Les contes et légendes japonais moyenâgeux ressemblent beaucoup à nos épopées héroïques relatant de hauts faits d’armes souvent réalités historiques. Ils font également état d’aventures de célèbres moines bouddhistes ou de personnages de haut rang à la cour impériale. Les contes bouddhiques les plus connus sont « Les arbres-nains », « Les six Jizô » et « Le spectre du bonze ». Il existe même une légende confucéenne « Komatzu Seichi, un modèle de piété filiale ». Les contes et légendes du moyen-âge sont devenus de grands classiques. On y retrouve notamment « Le Sacrifice de Nakamitsu », « Méduse et le Singe », « Les Deux daimyôs et leur serviteur » ou le très fantômatique « La Mouche d'Himeji ou le Fantôme d'O Kiku et les Neuf assiettes », également connu sous le nom de Bancho Sarayashiki. C’est de loin le plus populaire, même de nos jours. Il relate la vie il y a environ 200 ans d’un chef de la police, Aoyama Shuzen, qui habitait la rue Bansho à Edo.

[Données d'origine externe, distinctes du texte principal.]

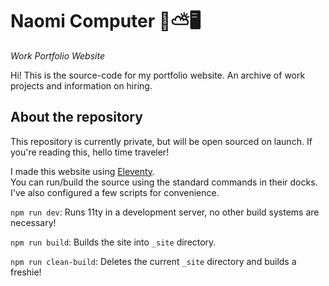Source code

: # Naomi Computer 🐉⛅️🖥️

_Work Portfolio Website_

Hi! This is the source-code for my portfolio website. An archive of work projects and information on hiring.

## About the repository

This repository is currently private, but will be open sourced on launch. If you're reading this, hello time traveler!

I made this website using [Eleventy](https://www.11ty.dev/).  
You can run/build the source using the standard commands in their docks. I've also configured a few scripts for convenience.

`npm run dev`: Runs 11ty in a development server, no other build systems are necessary!

`npm run build`: Builds the site into `_site` directory.

`npm run clean-build`: Deletes the current `_site` directory and builds a freshie!
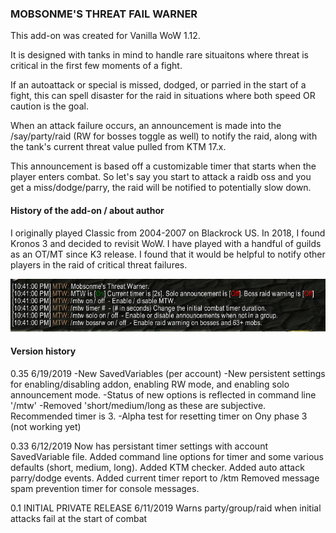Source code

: 
### MOBSONME'S THREAT FAIL WARNER


This add-on was created for Vanilla WoW 1.12.

It is designed with tanks in mind to handle rare situaitons where threat is critical in the first few moments of a fight. 

If an autoattack or special is missed, dodged, or parried in the start of a fight, this can spell disaster for the raid in situations where both speed OR caution is the goal. 

When an attack failure occurs, an announcement is made into the /say/party/raid (RW for bosses toggle as well) to notify the raid, along with the tank's current threat value pulled from KTM 17.x. 

This announcement is based off a customizable timer that starts when the player enters combat. So let's say you start to attack a raidb oss and you get a miss/dodge/parry, the raid will be notified to potentially slow down. 

#### History of the add-on / about author
I originally played Classic from 2004-2007 on Blackrock US.  In 2018, I found Kronos 3 and decided to revisit WoW. I have played with a handful of guilds as an OT/MT since K3 release. I found that it would be helpful to notify other players in the raid of critical threat failures. 

![Alt text](mtw.jpg?raw=true "Title")


#### Version history
0.35 6/19/2019
-New SavedVariables (per account)
-New persistent settings for enabling/disabling addon, enabling RW mode, and enabling solo announcement mode.
-Status of new options is reflected in command line '/mtw'
-Removed 'short/medium/long as these are subjective. Recommended timer is 3.
-Alpha test for resetting timer on Ony phase 3 (not working yet)

0.33 6/12/2019
Now has persistant timer settings with account SavedVariable file.
Added command line options for timer and some various defaults (short, medium, long).
Added KTM checker.
Added auto attack parry/dodge events.
Added current timer report to /ktm
Removed message spam prevention timer for console messages.

0.1 
INITIAL PRIVATE RELEASE 6/11/2019
Warns party/group/raid when initial attacks fail at the start of combat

Il repérait les voleurs et les pyromanes. Il était réputé violent, cruel, sans cœur ni compassion. Pour punir cruellement sa servante qui avait cassé des assiettes, il l’enferma dans une armoire et lui coupa les doigts. Celle-ci se suicida en se jetant dans un puit et revint le hanter chaque nuit en comptant à haute voix les neuf assiettes cassées puis en pleurant.

Six statues de Jizo

Le rôle autrefois divinisé de l’Empereur

Le tour du riche imaginaire spirituel et surnaturel développé par le peuple japonais ne serait pas complet sans une mention faite du rôle important tenu par son empereur. Deux livres d’histoire, le Kojiki de 712 et le Nihon Shoki de 720 retranscrivent la fondation mythologique du Japon ainsi que l'origine de son premier empereur. Il s’appelait Jinmu et vécu aux environ de l’an 660 avant notre ère. Il descendait de la déesse Amaterasu, divinité du Soleil, créée seulement cinq générations avant lui. Cela explique l’usage des expressions « demi-dieu » et « dieu vivant » pour désigner l'Empereur du Japon.

Si depuis la fin de la seconde guerre mondiale l’Empereur du Japon n’occupe que des fonctions purement représentatives et culturelles, ses fonctions religieuses sont toujours importantes. C’est avant tout le Prêtre Suprême du shintoïsme et il préside à ce titre à plus de vingt cérémonies religieuses dans les trois temples, Kyuchu-Sanden, du palais impérial. Le temple Kashikodokoro est dédié à Amaterasu, la déesse de la famille impériale. Le temple Kôrêden est celui des empereurs antécédents. Il est aussi celui des membres défunts de la famille impériale. Le temple Shinden est celui où résident tous les dieux du Japon. Les prières de l’Empereur du Japon et de la famille impériale sont destinées à accroitre le développement et le bonheur de tous les Japonais. Gageons qu’avec un tel soutien ce magnifique peuple vivra longtemps à l’abris des démons qui le guettent et qu’il perpétuera éternellement sa tradition mythologique si particulière et ô combien envoûtante.